Profesor titular jubilado de la Universidad Nacional Experimental Libertador (UPEL-IPB) y con un doctorado por la Universidad Santa María, el Dr. Rojas se incorporó en noviembre de 2019 a la Academia Nacional de la Historia como Individuo de Número.
La ciencia no fue un atributo que nos legara la España conquistadora. Si bien los llamados descubrimientos geográficos de finales del siglo XV, que permitieron incorporar el continente americano y el sur del África al comercio mundial de la época, fueron el producto de avances científicos y técnicos en el campo de la navegación, la ciencia como parte de la cultura hispana no tuvo desarrollo en la Península y, mucho menos, en las colonias hispanoamericanas. Su arribo a estas tierras, además de tímido, fue tardío.
Ese período histórico que significó para Europa “la edad de la Razón” no tuvo contrapartida en Hispanoamérica. Con la ruptura que propició la independencia, saltamos de la escolástica al positivismo, sin pasar prácticamente por la Ilustración. Los efectos hoy son evidentes: no desarrollamos históricamente una cultura científica. ¿Por qué?
____
- TAREA 1:
Transcribe del texto de referencia el fragmento comprendido entre "La ciencia no" y "tímido, fue tardío.", ambos inclusive.
- TAREA 2:
Traduce al inglés esta oración del texto de referencia: "La ciencia no fue un atributo que nos legara la España conquistadora."
- TAREA 3:
Responde según el texto de referencia:
(a) ¿En qué mes y año se incorporó el Dr. Rojas a la Academia Nacional de la Historia?
(b) ¿En qué universidad obtuvo su doctorado?
(c) Con la ruptura de la independencia, ¿de qué corriente a cuál se saltó?

- ÍTEMS MOSTRADOS:
____
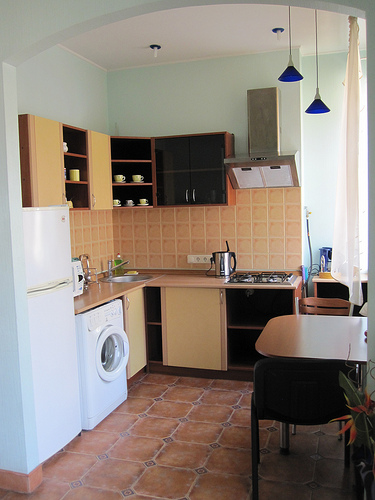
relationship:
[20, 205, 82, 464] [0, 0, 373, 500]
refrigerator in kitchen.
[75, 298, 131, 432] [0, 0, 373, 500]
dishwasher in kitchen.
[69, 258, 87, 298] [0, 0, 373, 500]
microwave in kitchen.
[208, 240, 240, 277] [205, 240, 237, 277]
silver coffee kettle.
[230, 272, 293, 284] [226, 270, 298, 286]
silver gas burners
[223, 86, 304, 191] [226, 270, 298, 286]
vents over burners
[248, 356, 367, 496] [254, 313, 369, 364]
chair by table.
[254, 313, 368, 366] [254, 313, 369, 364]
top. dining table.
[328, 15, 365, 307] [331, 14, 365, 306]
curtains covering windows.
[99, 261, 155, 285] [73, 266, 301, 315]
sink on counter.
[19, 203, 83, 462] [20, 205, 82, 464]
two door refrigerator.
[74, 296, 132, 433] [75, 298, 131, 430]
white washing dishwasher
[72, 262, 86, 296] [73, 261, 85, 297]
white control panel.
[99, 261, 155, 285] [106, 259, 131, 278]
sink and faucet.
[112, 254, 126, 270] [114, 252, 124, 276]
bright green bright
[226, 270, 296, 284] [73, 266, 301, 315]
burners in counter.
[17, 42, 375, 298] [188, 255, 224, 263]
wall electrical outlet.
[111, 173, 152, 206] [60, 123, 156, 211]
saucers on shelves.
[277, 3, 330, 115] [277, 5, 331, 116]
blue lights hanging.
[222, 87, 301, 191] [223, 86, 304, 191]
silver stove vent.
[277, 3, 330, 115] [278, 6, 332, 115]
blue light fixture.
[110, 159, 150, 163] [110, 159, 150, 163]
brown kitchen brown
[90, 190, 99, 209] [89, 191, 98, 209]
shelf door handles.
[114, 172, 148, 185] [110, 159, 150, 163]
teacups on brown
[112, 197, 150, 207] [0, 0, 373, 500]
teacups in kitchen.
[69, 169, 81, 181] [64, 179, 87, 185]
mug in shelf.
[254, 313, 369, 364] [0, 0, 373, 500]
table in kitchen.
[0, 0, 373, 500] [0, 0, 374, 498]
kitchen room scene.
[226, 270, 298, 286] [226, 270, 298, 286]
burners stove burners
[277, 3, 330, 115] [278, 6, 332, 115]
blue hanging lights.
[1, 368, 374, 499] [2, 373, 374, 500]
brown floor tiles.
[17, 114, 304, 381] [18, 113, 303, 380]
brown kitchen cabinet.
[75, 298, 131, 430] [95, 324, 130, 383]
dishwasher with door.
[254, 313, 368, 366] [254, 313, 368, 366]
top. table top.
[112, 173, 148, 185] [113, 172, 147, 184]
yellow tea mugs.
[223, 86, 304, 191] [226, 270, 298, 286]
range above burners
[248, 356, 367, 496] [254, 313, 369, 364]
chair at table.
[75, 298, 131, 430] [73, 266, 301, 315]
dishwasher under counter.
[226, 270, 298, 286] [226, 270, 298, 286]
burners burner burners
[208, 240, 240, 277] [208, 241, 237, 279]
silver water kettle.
____
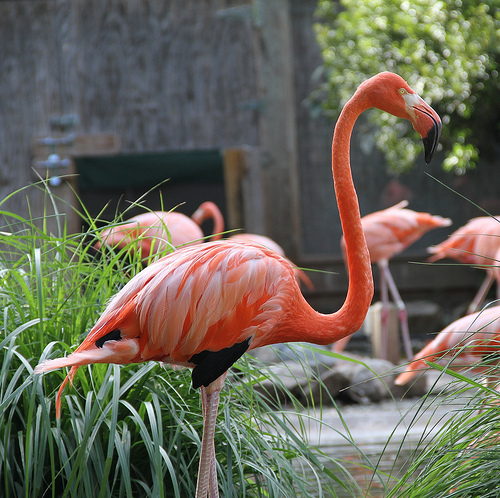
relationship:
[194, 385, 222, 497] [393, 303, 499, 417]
____
- ESPACIO DE RESPUESTA 1:
La ciencia no fue un atributo que nos legara la España conquistadora. Si bien los llamados descubrimientos geográficos de finales del siglo XV, que permitieron incorporar el continente americano y el sur del África al comercio mundial de la época, fueron el producto de avances científicos y técnicos en el campo de la navegación, la ciencia como parte de la cultura hispana no tuvo desarrollo en la Península y, mucho menos, en las colonias hispanoamericanas. Su arribo a estas tierras, además de tímido, fue tardío.

- ESPACIO DE RESPUESTA 2:
Science was not an attribute bequeathed to us by conquering Spain.

- ESPACIO DE RESPUESTA 3:
(a) En noviembre de 2019.
(b) En la Universidad Santa María.
(c) De la escolástica al positivismo.